== Extracted text ==
------------------------------------------------------------
A control means, in particular an adjustable aperture, for controlled stopping down or attenuation of at least one illumination light component with a particular propagation direction, may be provided in the control plane.

More particularly preferably, a display or 3D display, in particular a stereoscopic or holographic 3D display, comprises an optical device as claimed in one of claims 1 to 14 and/or an illumination device as claimed in one of claims 15 to 17.

As likewise already mentioned, in order to produce the optical device according to the invention, the exposure at the first position may differ from the exposure at the second position by a different exposure intensity and/or by a different exposure dose and/or by a different exposure angle. As an alternative or in addition, the holographic recording material at the first position may differ from the recording material at the second position by a thickness and/or by a spectral sensitivity and/or by its chemical composition.

As already mentioned, in respect of the position-dependent differences of the optical properties, particularly elaborate extraction means can be produced particularly accurately and reliably as a hologram in that at least a part of the light path—optionally in the opposite propagation direction—as is also provided for the subsequent illumination light is used for the exposure.
------------------------------------------------------------
== Source material ==
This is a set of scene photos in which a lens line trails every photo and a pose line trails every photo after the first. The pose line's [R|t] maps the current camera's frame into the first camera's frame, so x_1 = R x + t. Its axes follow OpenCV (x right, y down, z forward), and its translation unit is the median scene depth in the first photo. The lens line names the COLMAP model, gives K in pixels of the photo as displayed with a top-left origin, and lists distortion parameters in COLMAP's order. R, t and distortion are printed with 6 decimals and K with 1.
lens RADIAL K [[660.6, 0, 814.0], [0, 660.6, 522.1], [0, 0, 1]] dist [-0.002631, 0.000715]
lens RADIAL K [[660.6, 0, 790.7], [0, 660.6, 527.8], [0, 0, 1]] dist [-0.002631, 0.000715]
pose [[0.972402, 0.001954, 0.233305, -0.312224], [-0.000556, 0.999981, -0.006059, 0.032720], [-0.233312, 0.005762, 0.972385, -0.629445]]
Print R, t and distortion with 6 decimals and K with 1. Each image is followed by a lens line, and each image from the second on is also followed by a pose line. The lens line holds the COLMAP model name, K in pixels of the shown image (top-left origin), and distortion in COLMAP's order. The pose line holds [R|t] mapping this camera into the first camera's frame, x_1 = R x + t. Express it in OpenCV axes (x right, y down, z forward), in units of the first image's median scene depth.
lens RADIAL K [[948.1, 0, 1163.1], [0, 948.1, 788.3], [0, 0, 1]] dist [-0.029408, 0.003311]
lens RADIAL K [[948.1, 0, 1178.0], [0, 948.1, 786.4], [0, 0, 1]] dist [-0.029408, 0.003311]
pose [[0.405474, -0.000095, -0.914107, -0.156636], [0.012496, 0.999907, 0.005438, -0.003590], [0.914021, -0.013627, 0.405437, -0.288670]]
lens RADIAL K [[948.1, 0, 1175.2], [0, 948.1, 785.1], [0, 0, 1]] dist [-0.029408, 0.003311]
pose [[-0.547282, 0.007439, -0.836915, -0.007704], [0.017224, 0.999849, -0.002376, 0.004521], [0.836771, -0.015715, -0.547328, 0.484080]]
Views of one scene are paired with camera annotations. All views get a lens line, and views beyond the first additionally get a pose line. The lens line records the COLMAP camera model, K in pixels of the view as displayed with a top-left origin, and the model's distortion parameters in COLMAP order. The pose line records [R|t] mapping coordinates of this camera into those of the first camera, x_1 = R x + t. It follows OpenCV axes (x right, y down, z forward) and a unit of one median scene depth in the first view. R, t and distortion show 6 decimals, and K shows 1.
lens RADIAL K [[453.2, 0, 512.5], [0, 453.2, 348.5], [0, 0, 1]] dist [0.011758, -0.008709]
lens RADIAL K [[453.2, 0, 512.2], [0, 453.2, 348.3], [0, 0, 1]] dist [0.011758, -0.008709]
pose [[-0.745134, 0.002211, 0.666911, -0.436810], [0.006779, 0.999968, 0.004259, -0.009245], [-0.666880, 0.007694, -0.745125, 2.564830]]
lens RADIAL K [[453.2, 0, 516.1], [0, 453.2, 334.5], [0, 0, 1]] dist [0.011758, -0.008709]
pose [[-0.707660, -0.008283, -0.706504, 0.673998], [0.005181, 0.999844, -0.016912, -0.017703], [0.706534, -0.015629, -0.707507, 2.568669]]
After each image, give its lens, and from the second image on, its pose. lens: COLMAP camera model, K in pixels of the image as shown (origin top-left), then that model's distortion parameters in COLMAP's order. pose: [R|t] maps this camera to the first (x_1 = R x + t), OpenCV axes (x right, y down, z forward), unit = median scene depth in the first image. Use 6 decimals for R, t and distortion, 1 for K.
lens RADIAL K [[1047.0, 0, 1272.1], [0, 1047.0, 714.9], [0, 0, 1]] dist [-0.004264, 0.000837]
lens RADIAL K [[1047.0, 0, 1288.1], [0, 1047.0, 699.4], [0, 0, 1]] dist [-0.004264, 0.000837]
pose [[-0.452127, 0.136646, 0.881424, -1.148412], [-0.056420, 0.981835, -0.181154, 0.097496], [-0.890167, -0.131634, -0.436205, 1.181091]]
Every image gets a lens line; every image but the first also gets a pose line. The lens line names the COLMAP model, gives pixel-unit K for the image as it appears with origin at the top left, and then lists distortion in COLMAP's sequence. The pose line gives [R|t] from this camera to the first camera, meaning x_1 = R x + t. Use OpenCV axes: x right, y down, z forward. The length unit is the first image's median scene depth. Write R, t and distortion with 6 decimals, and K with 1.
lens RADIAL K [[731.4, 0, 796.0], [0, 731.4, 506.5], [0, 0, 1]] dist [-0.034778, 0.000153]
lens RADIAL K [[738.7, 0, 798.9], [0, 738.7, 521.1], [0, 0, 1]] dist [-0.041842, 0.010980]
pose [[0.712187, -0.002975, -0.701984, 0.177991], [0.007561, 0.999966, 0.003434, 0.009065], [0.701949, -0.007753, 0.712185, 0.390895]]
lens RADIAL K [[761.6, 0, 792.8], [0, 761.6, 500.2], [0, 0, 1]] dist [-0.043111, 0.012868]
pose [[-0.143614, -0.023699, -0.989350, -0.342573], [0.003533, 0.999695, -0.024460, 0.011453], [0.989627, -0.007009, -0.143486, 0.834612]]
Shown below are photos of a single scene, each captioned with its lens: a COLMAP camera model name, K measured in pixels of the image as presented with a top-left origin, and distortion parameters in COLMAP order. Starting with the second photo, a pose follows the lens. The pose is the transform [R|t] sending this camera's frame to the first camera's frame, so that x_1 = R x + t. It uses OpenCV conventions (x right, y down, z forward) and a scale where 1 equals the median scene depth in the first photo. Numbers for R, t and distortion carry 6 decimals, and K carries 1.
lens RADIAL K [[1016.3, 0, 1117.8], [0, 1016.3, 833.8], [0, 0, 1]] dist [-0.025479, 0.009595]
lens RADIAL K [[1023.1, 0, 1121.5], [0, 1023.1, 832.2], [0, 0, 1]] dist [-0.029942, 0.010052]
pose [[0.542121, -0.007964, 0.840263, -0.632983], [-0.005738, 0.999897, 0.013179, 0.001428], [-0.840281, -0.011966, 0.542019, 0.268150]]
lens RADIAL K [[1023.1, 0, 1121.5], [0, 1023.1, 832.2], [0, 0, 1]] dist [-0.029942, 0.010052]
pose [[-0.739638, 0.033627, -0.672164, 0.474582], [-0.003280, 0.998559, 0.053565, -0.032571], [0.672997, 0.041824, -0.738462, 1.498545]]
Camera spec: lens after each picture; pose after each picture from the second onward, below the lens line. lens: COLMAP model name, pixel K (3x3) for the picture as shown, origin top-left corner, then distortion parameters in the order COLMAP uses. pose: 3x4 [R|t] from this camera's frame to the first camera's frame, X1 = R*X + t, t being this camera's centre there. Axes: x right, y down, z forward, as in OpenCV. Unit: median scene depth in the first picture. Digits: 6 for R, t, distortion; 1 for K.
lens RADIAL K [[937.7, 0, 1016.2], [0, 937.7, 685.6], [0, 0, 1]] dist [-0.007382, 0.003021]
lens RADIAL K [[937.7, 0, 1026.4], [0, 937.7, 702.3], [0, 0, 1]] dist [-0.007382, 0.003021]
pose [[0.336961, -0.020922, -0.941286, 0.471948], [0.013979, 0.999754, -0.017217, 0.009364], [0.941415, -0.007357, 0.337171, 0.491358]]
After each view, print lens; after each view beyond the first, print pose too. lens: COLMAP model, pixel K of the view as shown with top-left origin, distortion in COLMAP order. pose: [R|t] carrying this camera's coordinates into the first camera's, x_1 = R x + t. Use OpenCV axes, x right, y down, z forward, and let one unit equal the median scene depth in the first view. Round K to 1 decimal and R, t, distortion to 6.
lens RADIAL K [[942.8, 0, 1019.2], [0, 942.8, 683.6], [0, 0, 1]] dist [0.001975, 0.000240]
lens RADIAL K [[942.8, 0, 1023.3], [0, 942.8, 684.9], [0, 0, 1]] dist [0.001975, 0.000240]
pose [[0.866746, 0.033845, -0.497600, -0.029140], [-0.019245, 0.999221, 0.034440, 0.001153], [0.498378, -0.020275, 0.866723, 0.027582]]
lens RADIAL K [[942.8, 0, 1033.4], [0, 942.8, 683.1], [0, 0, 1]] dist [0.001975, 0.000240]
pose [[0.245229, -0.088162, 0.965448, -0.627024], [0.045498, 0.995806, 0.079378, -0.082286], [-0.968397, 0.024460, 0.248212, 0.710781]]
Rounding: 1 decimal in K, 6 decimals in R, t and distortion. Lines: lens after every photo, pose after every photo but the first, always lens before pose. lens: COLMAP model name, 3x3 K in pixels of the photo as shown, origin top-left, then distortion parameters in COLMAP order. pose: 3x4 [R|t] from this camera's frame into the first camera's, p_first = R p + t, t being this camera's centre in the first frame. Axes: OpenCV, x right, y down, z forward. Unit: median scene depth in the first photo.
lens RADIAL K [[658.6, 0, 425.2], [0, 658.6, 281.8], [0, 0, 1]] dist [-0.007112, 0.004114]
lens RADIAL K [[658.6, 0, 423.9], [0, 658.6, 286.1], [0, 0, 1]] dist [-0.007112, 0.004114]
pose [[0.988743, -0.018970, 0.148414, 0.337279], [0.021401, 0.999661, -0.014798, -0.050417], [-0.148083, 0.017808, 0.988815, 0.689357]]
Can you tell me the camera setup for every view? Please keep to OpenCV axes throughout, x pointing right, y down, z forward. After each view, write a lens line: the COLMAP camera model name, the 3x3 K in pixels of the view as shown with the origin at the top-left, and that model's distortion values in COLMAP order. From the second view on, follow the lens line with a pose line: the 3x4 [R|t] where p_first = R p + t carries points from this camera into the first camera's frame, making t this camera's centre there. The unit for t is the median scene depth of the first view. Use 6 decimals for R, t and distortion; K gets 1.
------------------------------------------------------------
== Task set ==
1 – Repeat part of the passage on holographic optical devices word for word, starting at "As already mentioned, in" and ending at "for the exposure.".
2 – Decide whether each statement agrees with the passage on holographic optical devices, answering yes or no and quoting the words that decide it: (a) the exposure at the first position may differ from the exposure at the second position by its exposure angle; (b) the adjustable aperture is provided in the image plane; (c) the recording material at the two positions may differ in its chemical composition.
The material placed after the passage on holographic optical devices has no connection to it.

== Results by task ==
1 –
As already mentioned, in respect of the position-dependent differences of the optical properties, particularly elaborate extraction means can be produced particularly accurately and reliably as a hologram in that at least a part of the light path—optionally in the opposite propagation direction—as is also provided for the subsequent illumination light is used for the exposure.

2 –
(a) Yes: "by a different exposure angle"
(b) No: "may be provided in the control plane"
(c) Yes: "by its chemical composition"